Yesterday, Prime Minister Badawi allocated RM 50 million fund for conservation work for the World Heritage Cities of Melaka and Georgetown in his Budget 2009. Compared to an overall budget of RM 209 billion, this amount is certainly a drop in an ocean.
Moreover, the amount is to be divided with Melaka and Georgetown. Conservation work and renovating heritage buildings are not cheap and involves specialised expertise. Hopefully, this allocation is just the beginning for Malaysia in recognising the importance of preserving our heritage for future generations.
I remember once some VIP mentioned that preserving old buildings is not progressive. They should be demolished and newer buildings must be built to replace them. How wrong these comments are. These old buildings with their unique characters reflect the architectural designs of their times and should be preserved.
Build newer buildings by all means BUT ensure that they are built outside the core heritage areas. Visitors to our heritage cities want to see unique buildings and cultures. They certainly do not want to see skyscrapers like theirs at home. If they want to see these skyscrapers,they can do so back in their own backyard.

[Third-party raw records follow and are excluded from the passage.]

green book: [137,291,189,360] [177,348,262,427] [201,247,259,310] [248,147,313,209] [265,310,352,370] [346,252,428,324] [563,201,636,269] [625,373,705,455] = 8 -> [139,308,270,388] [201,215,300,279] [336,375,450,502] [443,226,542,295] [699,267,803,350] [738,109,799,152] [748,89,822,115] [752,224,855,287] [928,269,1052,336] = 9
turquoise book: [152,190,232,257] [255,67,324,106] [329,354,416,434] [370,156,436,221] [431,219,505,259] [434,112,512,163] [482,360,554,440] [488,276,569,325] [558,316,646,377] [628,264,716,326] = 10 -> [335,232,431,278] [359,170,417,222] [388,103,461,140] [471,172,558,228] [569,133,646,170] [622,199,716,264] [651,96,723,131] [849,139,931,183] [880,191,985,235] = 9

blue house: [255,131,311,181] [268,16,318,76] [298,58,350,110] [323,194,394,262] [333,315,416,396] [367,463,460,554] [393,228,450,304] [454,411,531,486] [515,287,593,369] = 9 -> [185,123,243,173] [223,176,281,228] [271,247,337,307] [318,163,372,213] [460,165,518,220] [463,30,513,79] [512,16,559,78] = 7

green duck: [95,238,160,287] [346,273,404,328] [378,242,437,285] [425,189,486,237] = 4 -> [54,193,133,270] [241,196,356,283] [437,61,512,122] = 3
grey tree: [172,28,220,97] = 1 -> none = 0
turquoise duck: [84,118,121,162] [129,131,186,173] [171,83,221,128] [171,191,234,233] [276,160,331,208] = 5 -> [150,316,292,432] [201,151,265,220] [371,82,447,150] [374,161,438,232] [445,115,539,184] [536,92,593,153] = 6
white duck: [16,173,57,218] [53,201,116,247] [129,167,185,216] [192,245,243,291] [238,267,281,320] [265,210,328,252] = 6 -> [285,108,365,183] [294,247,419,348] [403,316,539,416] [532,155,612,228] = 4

Singapore has destroyed their heritage buildings during the building frenzy in 1970s and 1980s and they are regretting it. Bras Basah Road had elegant colonial buildings but they were bulldozed. Similarly, Hong Kong followed the same course on their buildings. Luckily, the Hong Kong authorities have maintained the Hong Kong Tram system.
The past can certainly co-exist with the present and we should preserve them for the future. Food for thought.